§ Assignment
Line by line, reproduce the records exactly.

§ Entries provided

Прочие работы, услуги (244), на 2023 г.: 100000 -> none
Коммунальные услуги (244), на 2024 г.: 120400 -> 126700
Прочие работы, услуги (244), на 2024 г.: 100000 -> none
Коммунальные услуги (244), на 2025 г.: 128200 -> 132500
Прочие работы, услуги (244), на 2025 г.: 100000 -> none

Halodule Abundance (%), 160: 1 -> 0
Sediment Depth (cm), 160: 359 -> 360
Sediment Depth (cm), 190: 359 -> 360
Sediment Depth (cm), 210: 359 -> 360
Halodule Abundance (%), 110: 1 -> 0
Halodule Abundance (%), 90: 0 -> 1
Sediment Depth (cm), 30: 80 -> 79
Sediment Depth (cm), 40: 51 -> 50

§ Answer
Прочие работы, услуги (244), на 2023 г.: 100000 -> none
Коммунальные услуги (244), на 2024 г.: 120400 -> 126700
Прочие работы, услуги (244), на 2024 г.: 100000 -> none
Коммунальные услуги (244), на 2025 г.: 128200 -> 132500
Прочие работы, услуги (244), на 2025 г.: 100000 -> none

Halodule Abundance (%), 160: 1 -> 0
Sediment Depth (cm), 160: 359 -> 360
Sediment Depth (cm), 190: 359 -> 360
Sediment Depth (cm), 210: 359 -> 360
Halodule Abundance (%), 110: 1 -> 0
Halodule Abundance (%), 90: 0 -> 1
Sediment Depth (cm), 30: 80 -> 79
Sediment Depth (cm), 40: 51 -> 50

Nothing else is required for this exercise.